Hedgehog Concept (pg 90)
What are you passionate about?
What can you be the best at?
What can you NOT be the best at?
You may not become the best, but you could - Joanne Colins, World’s Best Triathlete (pg 117).
Building a Culture of Discipline:
Build a culture around the idea of freedom and responsibility, within a framework
Fill that culture with self-disciplined people who are willing to go to extreme lengths to fulfill their responsibilities. They will “rinse their cottage cheese".”
Don’t confuse a culture of discipline with a tyrannical disciplinarian
Adhere with great consistency to the Hedgehog Concept” (pg 124).
“The real question is, once you know the right thing, do you have the discipline to do the right thing and, equally important, to stop doing the wrong things?” (pg 141).

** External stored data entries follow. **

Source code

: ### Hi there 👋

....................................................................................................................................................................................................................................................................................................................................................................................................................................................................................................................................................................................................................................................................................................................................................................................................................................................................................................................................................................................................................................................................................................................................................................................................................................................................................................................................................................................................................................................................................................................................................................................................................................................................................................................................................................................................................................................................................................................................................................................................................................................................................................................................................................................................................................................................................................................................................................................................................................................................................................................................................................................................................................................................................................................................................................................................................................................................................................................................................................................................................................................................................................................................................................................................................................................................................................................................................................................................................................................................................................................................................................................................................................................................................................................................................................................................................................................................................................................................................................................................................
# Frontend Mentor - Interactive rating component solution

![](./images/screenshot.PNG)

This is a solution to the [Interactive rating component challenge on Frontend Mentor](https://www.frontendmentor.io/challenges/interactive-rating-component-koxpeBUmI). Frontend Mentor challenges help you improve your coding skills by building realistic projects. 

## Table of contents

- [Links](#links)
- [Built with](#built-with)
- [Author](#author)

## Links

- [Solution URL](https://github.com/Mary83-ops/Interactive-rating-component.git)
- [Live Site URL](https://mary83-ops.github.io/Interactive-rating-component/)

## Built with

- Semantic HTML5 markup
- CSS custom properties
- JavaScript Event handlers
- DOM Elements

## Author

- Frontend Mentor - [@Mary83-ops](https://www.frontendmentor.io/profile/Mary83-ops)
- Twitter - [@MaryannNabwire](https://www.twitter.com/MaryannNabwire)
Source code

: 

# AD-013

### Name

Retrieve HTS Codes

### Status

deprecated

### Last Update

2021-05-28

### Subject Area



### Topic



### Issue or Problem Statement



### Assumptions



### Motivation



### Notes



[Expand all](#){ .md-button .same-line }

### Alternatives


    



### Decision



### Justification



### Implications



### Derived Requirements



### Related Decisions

“Good to great comes about by a cumulative process - step by step, action by action, decision by decision, turn by turn of the flywheel - that adds up to sustained and spectacular results . . . good-to-great executives simply could not pinpoint a single key event or moment in time that exemplified transition . . . it was a quiet, deliberate process of figuring out what needed to be done to create the best future results and then simply taking those steps, one after the other, turn by turn of the flywheel (pg 165-167).
“Good-to-great executives simply could not pinpoint a single key event or moment in time that exemplified the transition . . . it was a quiet, deliberate process of figuring out what needed to be done to create the best future results and then simply taking those steps, one after the other, turn by turn of the flywheel” (pg 168-169).

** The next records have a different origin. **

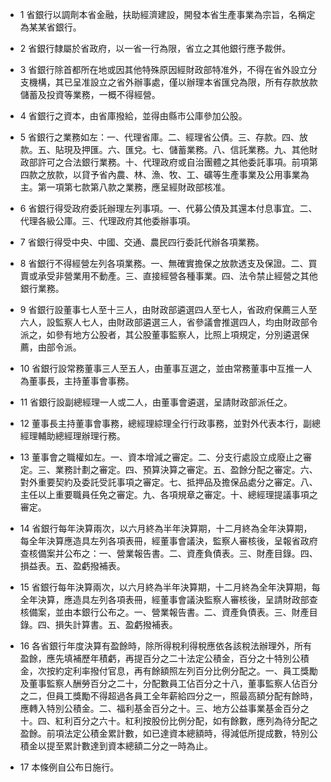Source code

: * 1 省銀行以調劑本省金融，扶助經濟建設，開發本省生產事業為宗旨，名稱定為某某省銀行。

* 2 省銀行隸屬於省政府，以一省一行為限，省立之其他銀行應予裁併。

* 3 省銀行除首都所在地或因其他特殊原因經財政部特准外，不得在省外設立分支機構，其已呈准設立之省外辦事處，僅以辦理本省匯兌為限，所有存款放款儲蓄及投資等業務，一概不得經營。

* 4 省銀行之資本，由省庫撥給，並得由縣市公庫參加公股。

* 5 省銀行之業務如左：一、代理省庫。二、經理省公債。三、存款。四、放款。五、貼現及押匯。六、匯兌。七、儲蓄業務。八、信託業務。九、其他財政部許可之合法銀行業務。十、代理政府或自治團體之其他委託事項。前項第四款之放款，以貸予省內農、林、漁、牧、工、礦等生產事業及公用事業為主。第一項第七款第八款之業務，應呈經財政部核准。

* 6 省銀行得受政府委託辦理左列事項。一、代募公債及其還本付息事宜。二、代理各級公庫。三、代理政府其他委辦事項。

* 7 省銀行得受中央、中國、交通、農民四行委託代辦各項業務。

* 8 省銀行不得經營左列各項業務。一、無確實擔保之放款透支及保證。二、買賣或承受非營業用不動產。三、直接經營各種事業。四、法令禁止經營之其他銀行業務。

* 9 省銀行設董事七人至十三人，由財政部遴選四人至七人，省政府保薦三人至六人，設監察人七人，由財政部遴選三人，省參議會推選四人，均由財政部令派之，如參有地方公股者，其公股董事監察人，比照上項規定，分別遴選保薦，由部令派。

* 10 省銀行設常務董事三人至五人，由董事互選之，並由常務董事中互推一人為董事長，主持董事會事務。

* 11 省銀行設副總經理一人或二人，由董事會遴選，呈請財政部派任之。

* 12 董事長主持董事會事務，總經理綜理全行行政事務，並對外代表本行，副總經理輔助總經理辦理行務。

* 13 董事會之職權如左。一、資本增減之審定。二、分支行處設立成廢止之審定。三、業務計劃之審定。四、預算決算之審定。五、盈餘分配之審定。六、對外重要契約及委託受託事項之審定。七、抵押品及擔保品處分之審定。八、主任以上重要職員任免之審定。九、各項規章之審定。十、總經理提議事項之審定。

* 14 省銀行每年決算兩次，以六月終為半年決算期，十二月終為全年決算期，每全年決算應造具左列各項表冊，經董事會議決，監察人審核後，呈報省政府查核備案并公布之：一、營業報告書。二、資產負債表。三、財產目錄。四、損益表。五、盈虧撥補表。

* 15 省銀行每年決算兩次，以六月終為半年決算期，十二月終為全年決算期，每全年決算，應造具左列各項表冊，經董事會議決監察人審核後，呈請財政部查核備案，並由本銀行公布之。一、營業報告書。二、資產負債表。三、財產目錄。四、損失計算書。五、盈虧撥補表。

* 16 各省銀行年度決算有盈餘時，除所得稅利得稅應依各該稅法辦理外，所有盈餘，應先填補歷年積虧，再提百分之二十法定公積金，百分之十特別公積金，次按約定利率撥付官息，再有餘額照左列百分比例分配之。一、員工獎勵及董事監察人酬勞百分之二十，分配數員工佔百分之十八，董事監察人佔百分之二，但員工獎勵不得超過各員工全年薪給四分之一，照最高額分配有餘時，應轉入特別公積金。二、福利基金百分之十。三、地方公益事業基金百分之十。四、紅利百分之六十。紅利按股份比例分配，如有餘數，應列為待分配之盈餘。前項法定公積金累計數，如已達資本總額時，得減低所提成數，特別公積金以提至累計數達到資本總額二分之一時為止。

* 17 本條例自公布日施行。

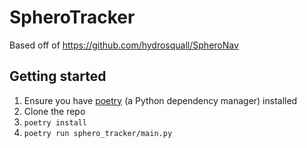 # SpheroTracker

Based off of https://github.com/hydrosquall/SpheroNav

## Getting started

1. Ensure you have [poetry](https://python-poetry.org/) (a Python dependency manager) installed
2. Clone the repo
4. `poetry install`
5. `poetry run sphero_tracker/main.py`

“The other frequently observed doom loop pattern is that of new leaders who stepped in, stopped an already spinning flywheel, and threw it in an entirely new direction” (pg 181). The flywheel is two things: consistent and coherent (pg 182).
Walt Disney “installed a remarkable constancy of purpose that permeated every new Disney venture - namely, to bring happiness to millions, especially children” (pg 196).